KUTIPAN DOKUMEN
- - - - -

Monday, May 12, 2008

Ironi NTT

Oleh Isidorus Lilijawa


Hingga saat ini Provinsi NTT dikenal sebagai dapur TKI (baca: buruh). Hampir setiap tahun ribuan orang ke luar negeri untuk mencari kerja. Untuk proses perekrutan tenaga kerja, hingga bulan Pebruari 2008 ada 55 cabang PPTKIS (Perusahaan Pengerah Tenaga Kerja Indonesia Swasta) yang beroperasi di NTT. Yang menarik adalah dari banyaknya cabang PPTKIS yang ada, hingga saat ini hanya satu PPTKIS yang berkantor pusat di Kota Kupang Provinsi NTT yakni PT. Citra Bina Tenaga Mandiri dengan penanggung jawab Ir. Abraham Paul Liyanto yang juga ketua APJATI NTT saat ini.
Dengan jumlah cabang PPTKIS yang begitu banyak di NTT, maka tidak mengherankan jika terjadi perang di lapangan untuk mendapatkan para tenaga kerja yang mau dikirim dan bekerja di luar negeri atau di luar NTT. Rekapitulasi penempatan TKI NTT yang dibuat oleh BP3TKI untuk tahun 2006 menunjukkan angka yang cukup signifikan. Total TKI NTT yang ke luar negeri pada tahun 2006 berjumlah 8.196 orang.Tujuan Malaysia 7.972 orang; Singapura 153 orang; Hongkong 10 orang; Taiwan 58 orang; Brunai 3 orang. Dari jumlah itu, yang bekerja di sektor formal laki-laki 661 orang; wanita 165 orang dan informal (pembantu rumah tangga) 7.535 orang.
Penempatan TKI NTT untuk tahun 2007 negara tujuan Malaysia 9.494 orang, Singapura 327 orang; Hongkong 15 orang; Taiwan 58 orang; Brunai 3 orang dan Saudi Arabia 19 orang. Sektor formal laki-laki 1.644 orang, wanita 165 orang dan informal 7.850 orang. Total TKI NTT tahun 2007 adalah 9.897 orang. Jenis-jenis pekerjaan yang dilakoni para TKI kita adalah tenaga kerja perkebunan, pekerja pabrik, tenaga kerja peternakan dan yang paling banyak adalah penatalaksana rumah tangga. Untuk tujuan Malaysia pada tahun 2007 ada 7.810 perempuan NTT yang menjadi penatalaksana rumah tangga.

- - - - -

DATA YANG DISEDIAKAN
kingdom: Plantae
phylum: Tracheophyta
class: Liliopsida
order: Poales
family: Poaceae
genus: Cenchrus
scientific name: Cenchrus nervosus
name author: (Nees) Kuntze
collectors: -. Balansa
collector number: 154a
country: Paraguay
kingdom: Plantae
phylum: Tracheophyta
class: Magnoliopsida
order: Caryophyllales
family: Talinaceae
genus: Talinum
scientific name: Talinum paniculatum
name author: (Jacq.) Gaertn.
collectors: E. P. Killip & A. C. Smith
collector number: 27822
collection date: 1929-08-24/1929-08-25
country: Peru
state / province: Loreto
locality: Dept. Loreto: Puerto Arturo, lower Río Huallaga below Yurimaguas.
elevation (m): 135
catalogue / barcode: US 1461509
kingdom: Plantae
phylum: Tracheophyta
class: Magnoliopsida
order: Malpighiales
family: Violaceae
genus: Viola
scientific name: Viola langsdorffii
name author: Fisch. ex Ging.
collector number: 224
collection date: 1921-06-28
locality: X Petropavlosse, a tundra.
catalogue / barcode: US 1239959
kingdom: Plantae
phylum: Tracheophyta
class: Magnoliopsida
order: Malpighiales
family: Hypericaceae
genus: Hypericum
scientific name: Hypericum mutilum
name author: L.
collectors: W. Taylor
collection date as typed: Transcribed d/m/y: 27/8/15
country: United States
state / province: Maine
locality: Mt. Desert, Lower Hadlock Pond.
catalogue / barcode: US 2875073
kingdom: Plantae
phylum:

- - - - -

TUGAS
Tulis ulang bagian teks tentang TKI NTT yang dibuka dengan kata-kata yang memuat "Monday, May 12, 2008" dan ditutup dengan "NTT saat ini.", lalu tukar "dapur" dengan "lumbung".

PENYELESAIAN
Monday, May 12, 2008

Ironi NTT

Oleh Isidorus Lilijawa


Hingga saat ini Provinsi NTT dikenal sebagai lumbung TKI (baca: buruh). Hampir setiap tahun ribuan orang ke luar negeri untuk mencari kerja. Untuk proses perekrutan tenaga kerja, hingga bulan Pebruari 2008 ada 55 cabang PPTKIS (Perusahaan Pengerah Tenaga Kerja Indonesia Swasta) yang beroperasi di NTT. Yang menarik adalah dari banyaknya cabang PPTKIS yang ada, hingga saat ini hanya satu PPTKIS yang berkantor pusat di Kota Kupang Provinsi NTT yakni PT. Citra Bina Tenaga Mandiri dengan penanggung jawab Ir. Abraham Paul Liyanto yang juga ketua APJATI NTT saat ini.